Esse entendimento, vale ressaltar, nada tem de pessimista. Pelo contrário: em relação à necessidade de construir relações solidárias e transformadoras, é bastante afim. Como escreve Marisa Vorraber Costa,
[...] contribuir para que se possa compreender as divisões do mundo como produções que operam no corpo discursivo e simbólico forjando a identidade e a diferença é uma das muitas formas [...] de participar das lutas políticas por uma sociedade menos discriminadora e excludente (COSTA, 2002, p. 147, 146).
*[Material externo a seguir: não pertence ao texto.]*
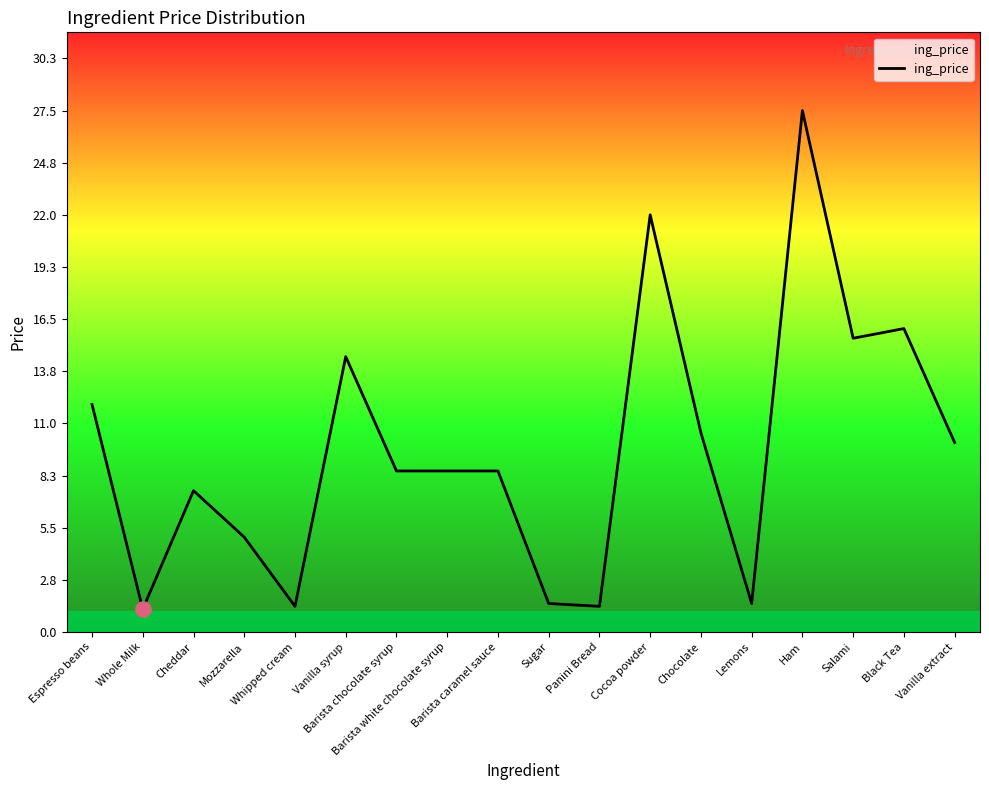

What is the change in value from Vanilla syrup to Salami?

+1.0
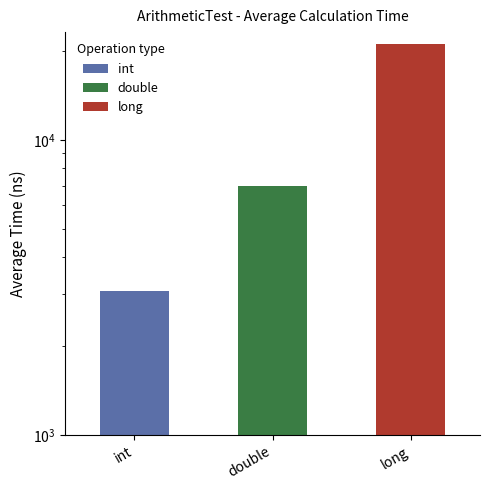

What is the change in value from int to long?

+17949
Nossa atenção aos diversos discursos (escritos e falados) demonstrou que, tanto nas relações entre os diferentes gêneros como nas relações com o próprio gênero, é grande a força de aparatos, regimes e interdições sobre os indivíduos para que aceitem as representações de gênero legitimadas ou permaneçam agindo de acordo com os padrões da “civilização” moderna. Frente a isso, a luta pela igualdade de gênero deve ser tanto uma luta pela igualdade entre os gêneros como uma luta por igualdade de ser diferente no interior de cada gênero.
As possibilidades são infinitas. Todos e todas estamos perambulando, inconscientemente: ora como um corpo metamórfico – só assim é possível sentir-se normal, igual: incluindo-se em diferentes situações; ora assumindo uma identidade fragmentada, esquizofrênica – só assim é possível continuar subversivo: em pedaços.